Friday 5 July 2013

An Absolutely Ordinary Poetry Reader


I've been posting snippets of poetry on Facebook in an experimental attempt to inject some culture into the social network. It's been quite fun for me actually, scanning my school texts/anthologies and reading the scrawled marginalia of my adolescent self in all her conscientious earnestness (eg. On Keats' Ode on a Grecian Urn 'Tone: slow, quiet...Tension: immortality of the world on the urn, yet it's never lived...'). I think I went through a phase of trying to fit all the lecture notes in the margins of my poetry anthology. Good on my arts-student self; determined to do my bit to save the planet in truth and beauty.

But back to the poetry snippets. So far I've chosen bits from Dylan Thomas, Emily Dickinson, William Blake, WH Auden, Sylvia Plath, WB Yeats and Judith Wright. This next poem deserves a longer quote, so I thought I'd give it its own post:


An Absolutely Ordinary Rainbow - Les Murray

There's a fellow weeping down there. No one can stop him.

The man we surround, the man no one approaches
simply weeps, and does not cover it, weeps
not like a child, not like the wind, like a man
and does not declaim it, nor beat his breast, nor even
sob very loudly—yet the dignity of his weeping
holds us back from his space, the hollow he makes about him
in the midday light, in his pentagram of sorrow,
and uniforms back in the crowd who tried to seize him
stare out at him, and feel, with amazement, their minds
longing for tears as children for a rainbow.

Obviously, it's best read in it's entirety - check it out at http://www.lesmurray.org/pm_aor.htm
But you can feel the raw emotion and sense of place, hey? I think it's a brillliant poem; it tells a story, pulls you in and makes you question what you would've said/thought/done.
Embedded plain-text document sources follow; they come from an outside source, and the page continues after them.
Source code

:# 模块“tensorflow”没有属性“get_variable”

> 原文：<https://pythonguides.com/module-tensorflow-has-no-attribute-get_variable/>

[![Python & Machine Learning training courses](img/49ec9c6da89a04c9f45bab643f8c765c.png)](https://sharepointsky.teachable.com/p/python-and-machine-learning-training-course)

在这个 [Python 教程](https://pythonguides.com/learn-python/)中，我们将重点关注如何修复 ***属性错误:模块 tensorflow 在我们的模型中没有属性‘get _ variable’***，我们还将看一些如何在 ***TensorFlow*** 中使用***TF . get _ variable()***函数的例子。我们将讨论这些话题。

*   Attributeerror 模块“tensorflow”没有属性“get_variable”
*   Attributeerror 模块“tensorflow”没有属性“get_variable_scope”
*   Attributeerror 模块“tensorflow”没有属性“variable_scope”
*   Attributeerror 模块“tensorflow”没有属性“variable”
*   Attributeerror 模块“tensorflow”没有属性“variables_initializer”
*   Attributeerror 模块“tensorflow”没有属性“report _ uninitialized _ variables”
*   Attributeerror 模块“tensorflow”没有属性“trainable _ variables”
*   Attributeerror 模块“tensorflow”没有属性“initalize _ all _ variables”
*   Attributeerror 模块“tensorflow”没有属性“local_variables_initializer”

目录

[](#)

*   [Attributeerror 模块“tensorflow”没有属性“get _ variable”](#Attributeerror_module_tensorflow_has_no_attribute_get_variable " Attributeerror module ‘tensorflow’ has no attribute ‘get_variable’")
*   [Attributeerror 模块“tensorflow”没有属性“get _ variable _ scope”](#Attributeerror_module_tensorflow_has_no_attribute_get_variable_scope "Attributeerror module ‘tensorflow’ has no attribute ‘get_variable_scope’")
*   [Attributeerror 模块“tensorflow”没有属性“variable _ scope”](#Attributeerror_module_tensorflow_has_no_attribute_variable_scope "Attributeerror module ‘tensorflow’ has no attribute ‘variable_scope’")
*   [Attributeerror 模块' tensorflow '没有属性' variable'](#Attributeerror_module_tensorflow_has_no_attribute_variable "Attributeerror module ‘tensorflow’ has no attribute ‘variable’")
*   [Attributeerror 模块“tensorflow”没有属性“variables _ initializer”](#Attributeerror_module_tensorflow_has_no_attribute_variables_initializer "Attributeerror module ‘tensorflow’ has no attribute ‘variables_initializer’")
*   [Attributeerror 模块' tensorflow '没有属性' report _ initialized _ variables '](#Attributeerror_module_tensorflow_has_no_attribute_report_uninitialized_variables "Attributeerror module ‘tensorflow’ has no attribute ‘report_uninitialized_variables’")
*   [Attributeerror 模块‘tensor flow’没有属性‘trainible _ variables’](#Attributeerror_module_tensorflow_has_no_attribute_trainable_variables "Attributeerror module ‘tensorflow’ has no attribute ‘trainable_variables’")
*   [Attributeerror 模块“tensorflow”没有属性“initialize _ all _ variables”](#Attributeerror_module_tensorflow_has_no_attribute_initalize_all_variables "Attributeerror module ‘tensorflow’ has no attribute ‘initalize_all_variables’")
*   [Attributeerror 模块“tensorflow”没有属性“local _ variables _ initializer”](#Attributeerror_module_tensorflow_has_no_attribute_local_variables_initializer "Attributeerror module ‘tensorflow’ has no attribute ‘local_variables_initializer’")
Admittedly, poetry is probably the least accessible form of literature - much easier to read a novel or even  a play. But I'm discovering so many gems in the pages of these poets (Did you know that the line 'The heart asks pleasure first' was first penned by Emily Dickinson?) The best poems are like word pictures; even better, they capture sights, sounds, smells, emotions. 

So, hopefully I've inspired you to dust off your old 'Metaphysical poets' text or 'Norton Anthology of Poetry' and have another look at those poems that may bear more fruit for you now that you've lived a few more years on this dappled globe. Tip: most poems will make much more sense if you read them aloud and slowly.

Looking forward to bookgroup this month, where we all pick a poet and get to 'present' them to the group... Yeah, I know, I need to go back to torturing high school students soon or my bookgroup may have an uprising, Arab Spring style.
Meantime, what's your favourite poet/ poem?